══ RECORDED DATA

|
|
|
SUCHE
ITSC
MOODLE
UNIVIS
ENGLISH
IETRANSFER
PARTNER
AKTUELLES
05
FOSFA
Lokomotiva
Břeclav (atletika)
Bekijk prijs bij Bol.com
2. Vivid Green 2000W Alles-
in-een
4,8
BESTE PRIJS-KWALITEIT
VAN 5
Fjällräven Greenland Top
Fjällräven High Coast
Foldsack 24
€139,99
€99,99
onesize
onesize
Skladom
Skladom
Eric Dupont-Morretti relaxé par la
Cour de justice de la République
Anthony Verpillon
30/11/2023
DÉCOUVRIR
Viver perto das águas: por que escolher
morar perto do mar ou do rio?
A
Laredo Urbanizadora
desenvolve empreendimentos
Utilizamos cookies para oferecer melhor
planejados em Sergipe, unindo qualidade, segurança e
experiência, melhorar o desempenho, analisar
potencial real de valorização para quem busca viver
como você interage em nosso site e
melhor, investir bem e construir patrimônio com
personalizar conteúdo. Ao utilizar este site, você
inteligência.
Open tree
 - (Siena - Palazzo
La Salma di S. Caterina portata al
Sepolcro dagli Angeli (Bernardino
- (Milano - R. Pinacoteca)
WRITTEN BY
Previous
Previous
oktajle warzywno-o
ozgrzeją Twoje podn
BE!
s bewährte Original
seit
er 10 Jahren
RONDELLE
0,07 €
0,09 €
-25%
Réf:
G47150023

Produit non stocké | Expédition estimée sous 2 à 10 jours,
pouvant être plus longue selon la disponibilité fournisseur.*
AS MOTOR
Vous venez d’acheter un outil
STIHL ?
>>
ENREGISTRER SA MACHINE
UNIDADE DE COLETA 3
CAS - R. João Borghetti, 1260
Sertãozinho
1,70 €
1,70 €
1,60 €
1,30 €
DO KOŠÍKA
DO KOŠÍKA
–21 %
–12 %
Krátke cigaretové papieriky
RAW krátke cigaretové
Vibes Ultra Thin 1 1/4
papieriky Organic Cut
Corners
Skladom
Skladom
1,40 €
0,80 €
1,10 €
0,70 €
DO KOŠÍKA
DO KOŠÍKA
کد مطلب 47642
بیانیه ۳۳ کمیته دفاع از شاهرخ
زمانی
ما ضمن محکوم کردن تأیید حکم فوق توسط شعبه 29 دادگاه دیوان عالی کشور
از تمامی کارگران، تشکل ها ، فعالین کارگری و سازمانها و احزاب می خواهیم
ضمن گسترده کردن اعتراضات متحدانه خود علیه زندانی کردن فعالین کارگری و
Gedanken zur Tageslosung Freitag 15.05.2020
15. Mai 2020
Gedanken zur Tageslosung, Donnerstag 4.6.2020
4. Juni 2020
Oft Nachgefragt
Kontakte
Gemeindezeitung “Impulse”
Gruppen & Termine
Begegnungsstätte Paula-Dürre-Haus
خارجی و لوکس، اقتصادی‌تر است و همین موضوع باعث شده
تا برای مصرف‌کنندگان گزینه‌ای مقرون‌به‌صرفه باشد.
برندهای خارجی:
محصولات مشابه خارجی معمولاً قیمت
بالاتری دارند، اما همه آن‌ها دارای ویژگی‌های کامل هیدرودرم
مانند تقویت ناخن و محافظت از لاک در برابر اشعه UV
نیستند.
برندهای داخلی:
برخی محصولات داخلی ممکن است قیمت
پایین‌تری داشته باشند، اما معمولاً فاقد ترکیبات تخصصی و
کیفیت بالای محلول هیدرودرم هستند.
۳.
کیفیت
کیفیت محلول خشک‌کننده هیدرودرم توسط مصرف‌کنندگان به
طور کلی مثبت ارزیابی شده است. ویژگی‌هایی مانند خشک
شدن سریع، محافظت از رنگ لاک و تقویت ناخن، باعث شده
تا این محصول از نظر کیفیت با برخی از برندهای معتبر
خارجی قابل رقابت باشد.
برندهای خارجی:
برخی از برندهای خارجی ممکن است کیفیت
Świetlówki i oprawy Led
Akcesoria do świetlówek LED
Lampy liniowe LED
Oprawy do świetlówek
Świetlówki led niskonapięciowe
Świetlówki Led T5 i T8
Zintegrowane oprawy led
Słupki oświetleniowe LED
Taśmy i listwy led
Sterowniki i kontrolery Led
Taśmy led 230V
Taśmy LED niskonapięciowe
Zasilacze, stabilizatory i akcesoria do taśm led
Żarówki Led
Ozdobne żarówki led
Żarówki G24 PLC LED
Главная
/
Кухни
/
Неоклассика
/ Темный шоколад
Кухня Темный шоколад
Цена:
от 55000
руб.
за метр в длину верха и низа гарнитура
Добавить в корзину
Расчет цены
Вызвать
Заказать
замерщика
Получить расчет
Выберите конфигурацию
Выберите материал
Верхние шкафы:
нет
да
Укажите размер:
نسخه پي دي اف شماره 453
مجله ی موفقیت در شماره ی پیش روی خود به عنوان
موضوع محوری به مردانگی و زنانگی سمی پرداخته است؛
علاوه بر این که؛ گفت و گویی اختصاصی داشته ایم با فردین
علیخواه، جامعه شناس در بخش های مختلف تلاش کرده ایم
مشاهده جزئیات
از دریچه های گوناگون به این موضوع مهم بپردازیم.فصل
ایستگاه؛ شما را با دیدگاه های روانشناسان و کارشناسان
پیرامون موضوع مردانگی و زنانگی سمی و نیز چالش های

════

▶ **GOAL OF THE EXERCISE**
Counting only lines that contain the string "تقویت", say how many appear in the listing above, with the number as the entire reply.

▶ **RESPONSE AREA**
2